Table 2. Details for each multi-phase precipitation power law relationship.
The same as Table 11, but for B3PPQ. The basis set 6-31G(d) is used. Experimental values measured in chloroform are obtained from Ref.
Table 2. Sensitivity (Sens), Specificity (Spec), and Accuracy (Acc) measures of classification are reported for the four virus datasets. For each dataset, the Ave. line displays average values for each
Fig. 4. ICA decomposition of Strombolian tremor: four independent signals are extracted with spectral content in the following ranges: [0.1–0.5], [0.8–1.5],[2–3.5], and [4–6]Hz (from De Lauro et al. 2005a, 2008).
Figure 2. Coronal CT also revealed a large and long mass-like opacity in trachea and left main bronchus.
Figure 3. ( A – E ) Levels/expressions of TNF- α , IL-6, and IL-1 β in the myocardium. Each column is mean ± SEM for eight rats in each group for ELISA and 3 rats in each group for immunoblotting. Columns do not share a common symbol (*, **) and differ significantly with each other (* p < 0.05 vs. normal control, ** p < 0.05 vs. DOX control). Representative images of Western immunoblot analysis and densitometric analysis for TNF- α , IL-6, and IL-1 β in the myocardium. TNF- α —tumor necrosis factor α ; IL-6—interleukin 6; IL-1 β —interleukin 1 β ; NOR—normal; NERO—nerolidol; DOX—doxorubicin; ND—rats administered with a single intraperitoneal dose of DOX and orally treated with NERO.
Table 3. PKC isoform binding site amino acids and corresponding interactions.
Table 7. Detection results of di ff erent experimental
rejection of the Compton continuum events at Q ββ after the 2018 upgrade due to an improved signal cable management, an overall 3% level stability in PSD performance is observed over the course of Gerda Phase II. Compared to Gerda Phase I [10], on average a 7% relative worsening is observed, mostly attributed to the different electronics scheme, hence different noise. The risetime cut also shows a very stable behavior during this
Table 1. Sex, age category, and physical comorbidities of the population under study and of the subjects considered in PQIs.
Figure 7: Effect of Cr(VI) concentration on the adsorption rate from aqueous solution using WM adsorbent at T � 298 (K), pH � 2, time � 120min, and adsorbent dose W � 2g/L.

☆ ☆ ☆

_ASSIGNMENT_
Restate the whole of the data exactly.

_OUTPUT FOR THIS EXERCISE_
Table 2. Details for each multi-phase precipitation power law relationship.
The same as Table 11, but for B3PPQ. The basis set 6-31G(d) is used. Experimental values measured in chloroform are obtained from Ref.
Table 2. Sensitivity (Sens), Specificity (Spec), and Accuracy (Acc) measures of classification are reported for the four virus datasets. For each dataset, the Ave. line displays average values for each
Fig. 4. ICA decomposition of Strombolian tremor: four independent signals are extracted with spectral content in the following ranges: [0.1–0.5], [0.8–1.5],[2–3.5], and [4–6]Hz (from De Lauro et al. 2005a, 2008).
Figure 2. Coronal CT also revealed a large and long mass-like opacity in trachea and left main bronchus.
Figure 3. ( A – E ) Levels/expressions of TNF- α , IL-6, and IL-1 β in the myocardium. Each column is mean ± SEM for eight rats in each group for ELISA and 3 rats in each group for immunoblotting. Columns do not share a common symbol (*, **) and differ significantly with each other (* p < 0.05 vs. normal control, ** p < 0.05 vs. DOX control). Representative images of Western immunoblot analysis and densitometric analysis for TNF- α , IL-6, and IL-1 β in the myocardium. TNF- α —tumor necrosis factor α ; IL-6—interleukin 6; IL-1 β —interleukin 1 β ; NOR—normal; NERO—nerolidol; DOX—doxorubicin; ND—rats administered with a single intraperitoneal dose of DOX and orally treated with NERO.
Table 3. PKC isoform binding site amino acids and corresponding interactions.
Table 7. Detection results of di ff erent experimental
rejection of the Compton continuum events at Q ββ after the 2018 upgrade due to an improved signal cable management, an overall 3% level stability in PSD performance is observed over the course of Gerda Phase II. Compared to Gerda Phase I [10], on average a 7% relative worsening is observed, mostly attributed to the different electronics scheme, hence different noise. The risetime cut also shows a very stable behavior during this
Table 1. Sex, age category, and physical comorbidities of the population under study and of the subjects considered in PQIs.
Figure 7: Effect of Cr(VI) concentration on the adsorption rate from aqueous solution using WM adsorbent at T � 298 (K), pH � 2, time � 120min, and adsorbent dose W � 2g/L.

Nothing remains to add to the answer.